Putin entra in Donbass. Alla fine un lungo discorso alla nazione, il 21 febbraio 2022 il presidente russo ha firmato il documento di indipendenza delle Repubbliche di Donetsk e Lugansk, ampliando di fatto una crisi che va avanti da anni. Dopo settimane di tensione al confine tra Russia e Ucraina, dunque, decide di alzare la posta. Il tavolo delle trattative diplomatiche diventa rovente e numerosi analisti si interrogano sui possibili scenari futuri. La possibilità di vedere i carri armati russi entrare a Kiev, al momento, appare un’opzione poco verosimile, soprattutto per i costi dell’operazione anche in termini umani. Ma sulle vere intenzioni di Putin nessuno sa dare una risposte certe.
Mentre la Borsa di Mosca crolla (-8%) e il prezzo del gas vola, l’Occidente minaccia sanzioni pesanti, che andrebbero però a pesare anche sui Paesi che le impongono. La domanda che in molti si pongono dunque, è se davvero la comunità internazionale è pronta a morire per Kiev. La condanna per la decisione di Putin è arrivata da più parti, mentre la diplomazia ha continuato a lavorare per arrivare ad un accordo che consenta di evitare lo scenario più temuto: la guerra. Che non è solo quella convenzionale, ma anche quella economica. Se per gli Stati Uniti il gas che arriva dalla Russia non è un problema, l’Europa invece si trova stretta nella morsa della dipendenza da Mosca. Sanzioni sul settore energetico sarebbero devastanti per tutti i Paesi europei, così come quelle che potrebbero riguardare esportazioni e importazioni di beni e servizi e fino al settore bancario. Indubbie le ripercussioni anche per la Russia, ma al momento Putin non sembra preoccuparsene. Anzi. Nel lungo discorso alla nazione, è tornato indietro nel tempo, usando toni e parole da ex Unione Sovietica e ribandendo che l’Ucraina non è un Paese, ma “parte della nostra storia”. Qui, ha detto, è nata la Russia. “È stata creata da Lenin. Questa è una cosa certificata. Lenin aveva un interesse particolare anche nel Donbass dove ora abbattono i monumenti a lui dedicati. Ma noi siamo pronti a mostrarvi che cosa significa liberare completamente l’Ucraina“. Adesso, invece, per il presidente russo, Kiev è una marionetta nella mani dell’Occidente. Parole durissime, che forse non hanno colto di sorpresa le cancellerie europee e gli Stati Uniti.

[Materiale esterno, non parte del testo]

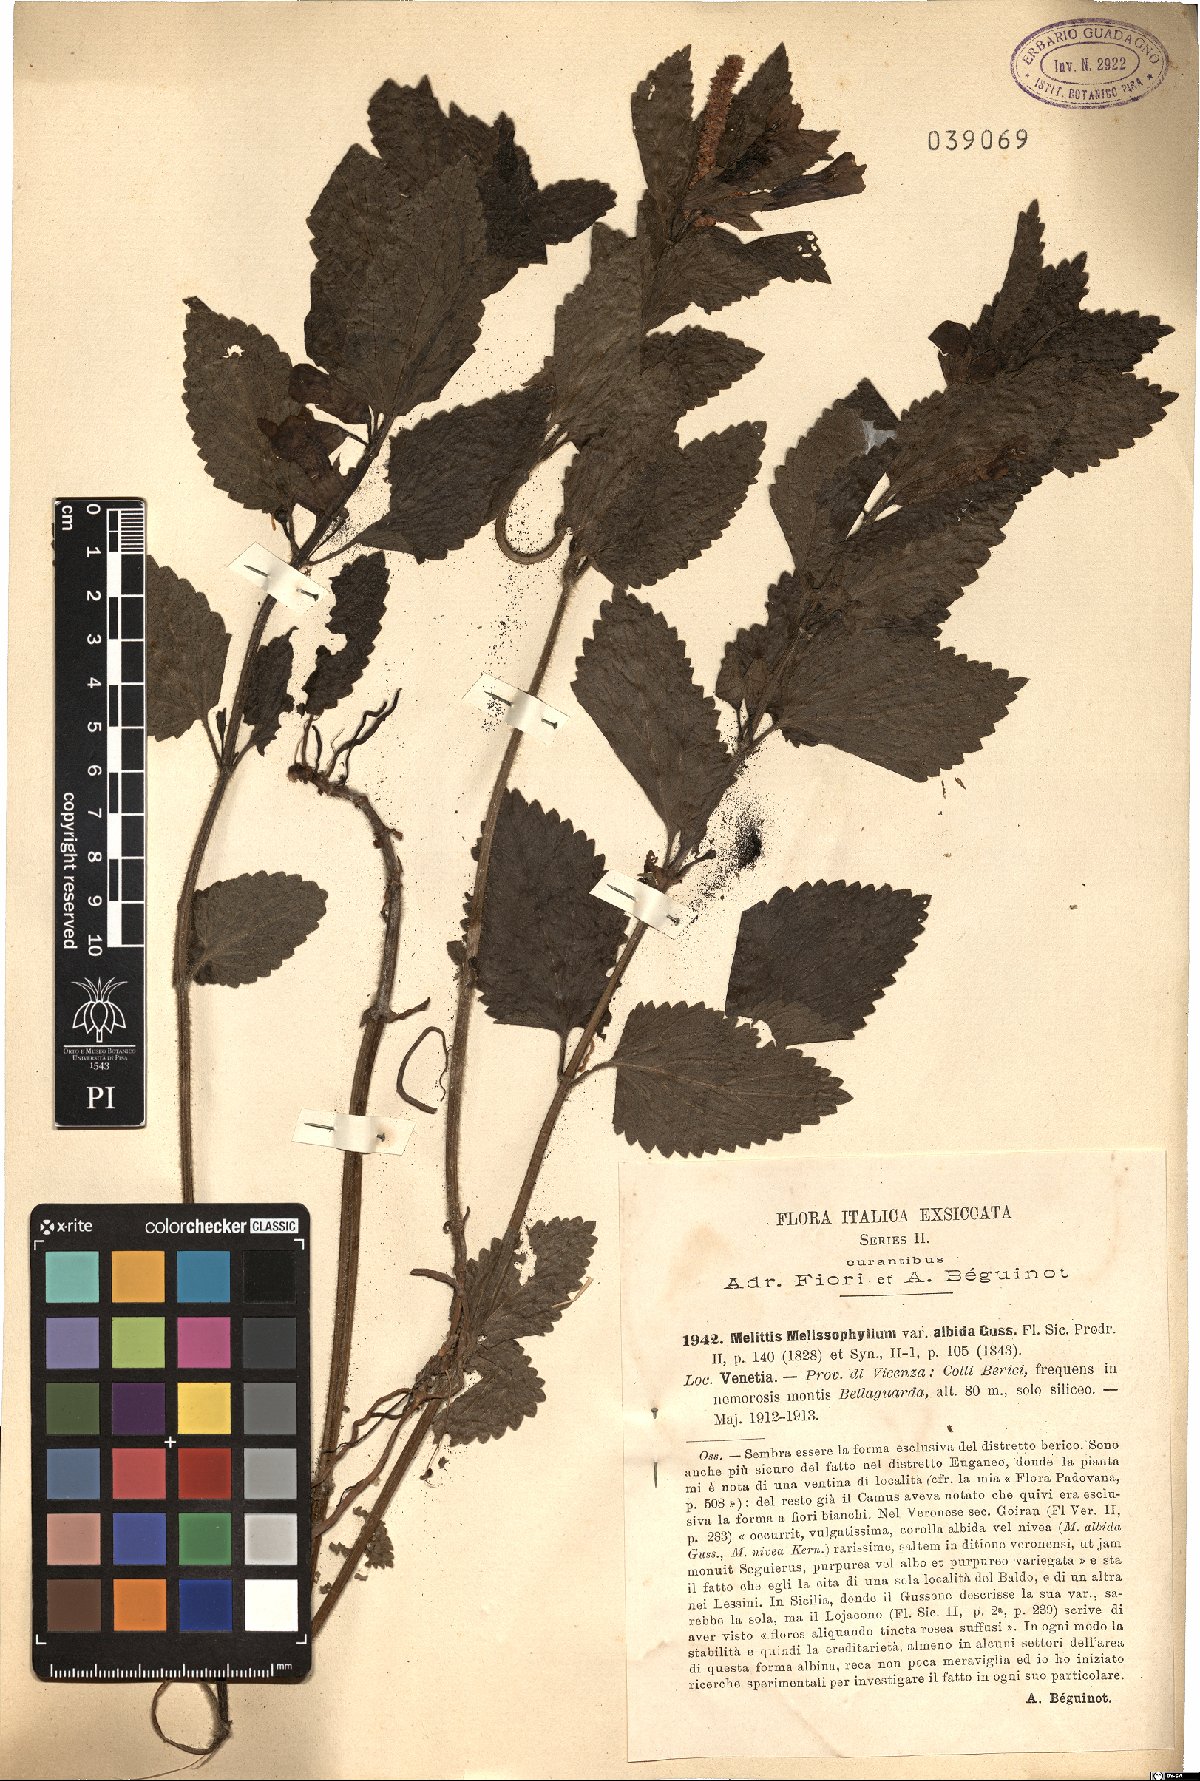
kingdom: Plantae
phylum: Tracheophyta
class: Magnoliopsida
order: Lamiales
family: Lamiaceae
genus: Melittis
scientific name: Melittis melissophyllum
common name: Bastard balm
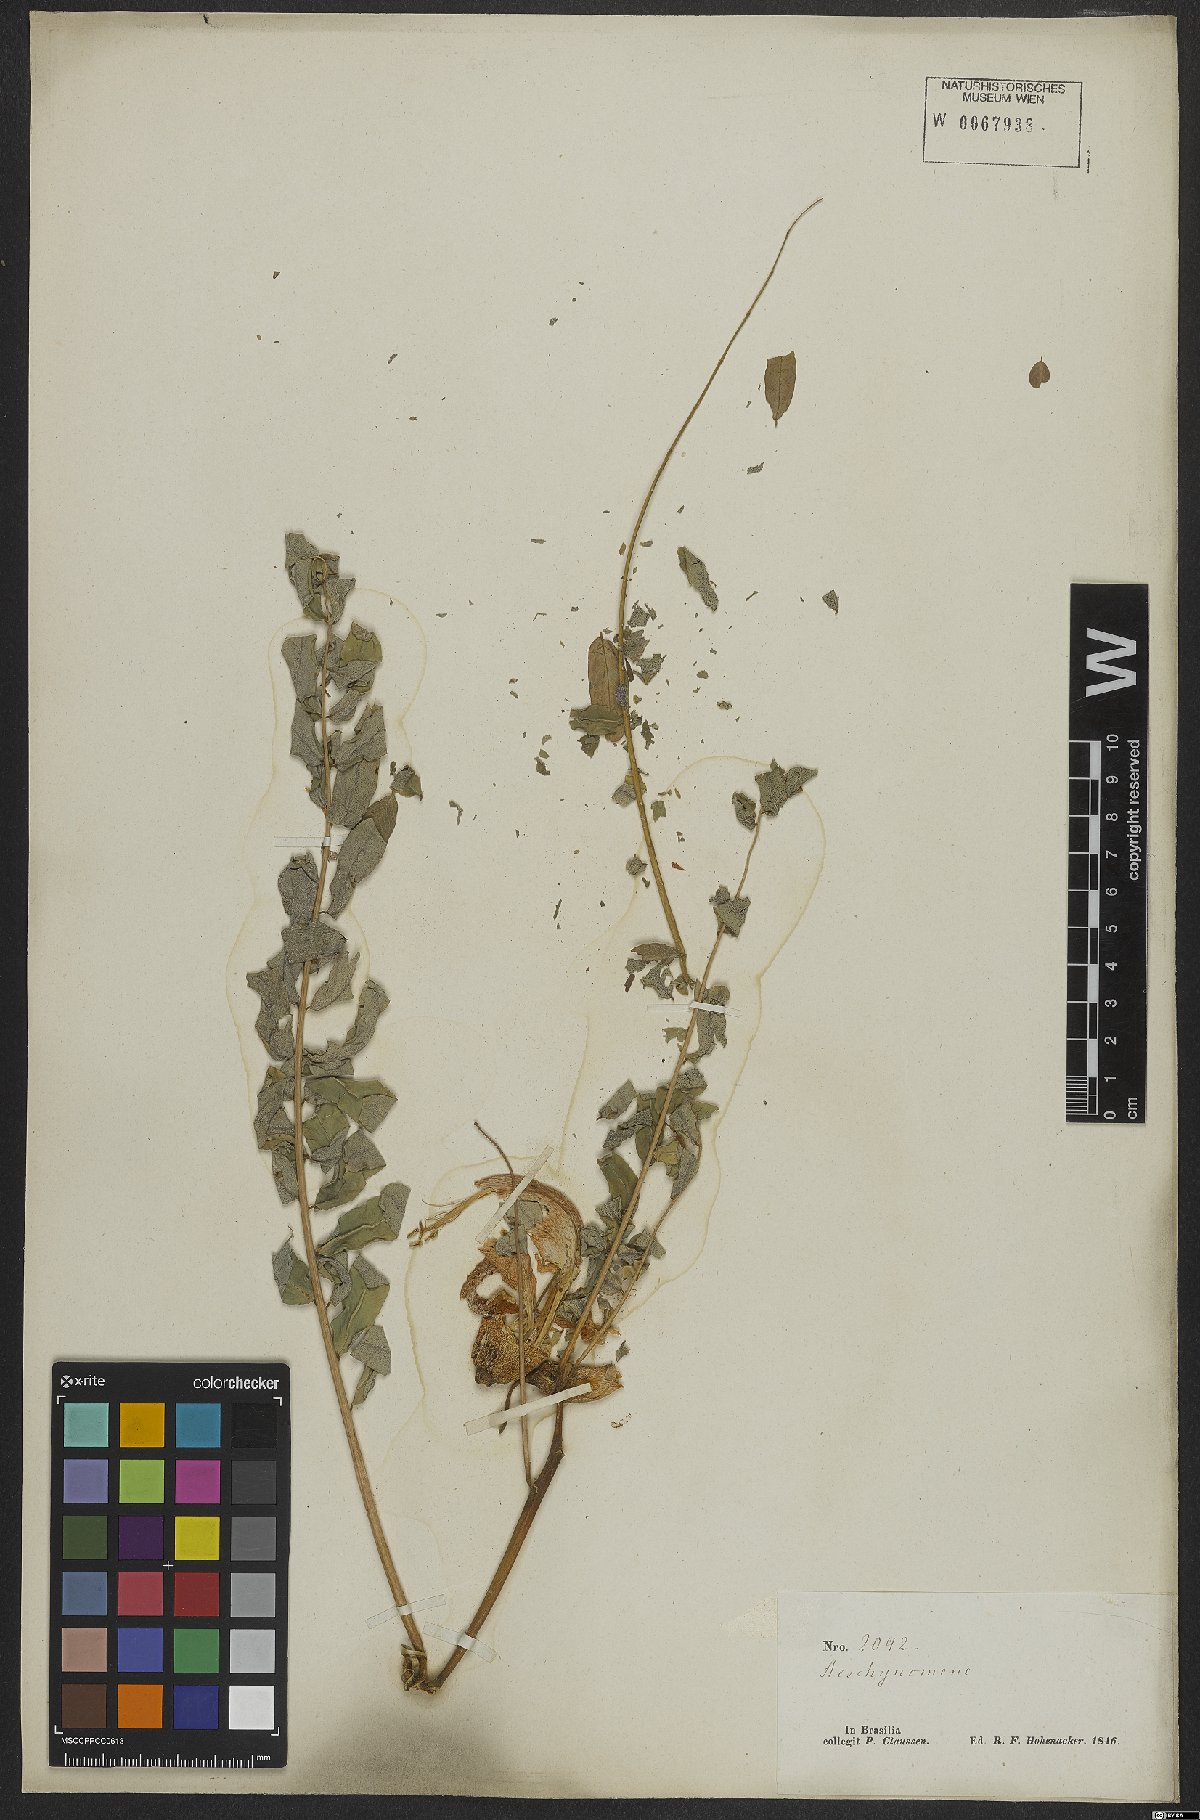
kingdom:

Mosca: “Sappiamo cosa accadrà. Ma alla fine i nostri avversari torneranno al tavolo dei negoziati”
Le tensioni in Donbass vanno avanti ormai da 8 anni e quanto accaduto in Crimea nel 2014, avrebbe forse dovuto suggerire alla comunità internazionale la possibilità che uno scenario simile si sarebbe potuto ripetere. E ieri, infatti, il rito si è riproposto dando vita, di fatto, ad una violazione della sovranità territoriale dell’Ucraina. Un fatto gravissimo, di cui Putin dovrà rispondere. Il giorno dopo la firma della dichiarazione d’indipendenza di Donetsk e Lugansk, la Russia ha già fatto sapere che è ancora pronta a negoziare. Giovedì il segretario di Stato americano, Antony Blinken, incontrerà il suo omologo russo Sergei Lavrov, a Ginevra. Ma sull’esito dell’incontro è meglio non scommettere perché la partita a poker con la Russia non sarà facile. Mosca ha ben chiare quali potranno essere le mosse della comunità internazionale e, forse, ha già pronte le contromisure. “Sappiamo cosa accadrà dopo: ancora sanzioni, minacce, pressioni politiche da diverse parti. Urla e flussi di disinformazione. Abbiamo già affrontato tutto questo e abbiamo smesso da tempo di avere paura. Abbiamo nervi saldi”, ha fatto sapere il vice presidente del Consiglio di sicurezza della Federazione russa, l’ex presidente e premier Dmitri Medvedev. Perché alla fine, “l’esperienza mostra che prima o poi i nostri attuali avversari verranno loro stessi da noi con la richiesta di tornare al tavolo dei negoziati su tutte le questioni: è inevitabile, dato il ruolo della Russia nelle relazioni internazionali. La storia confermerà la nostra correttezza”.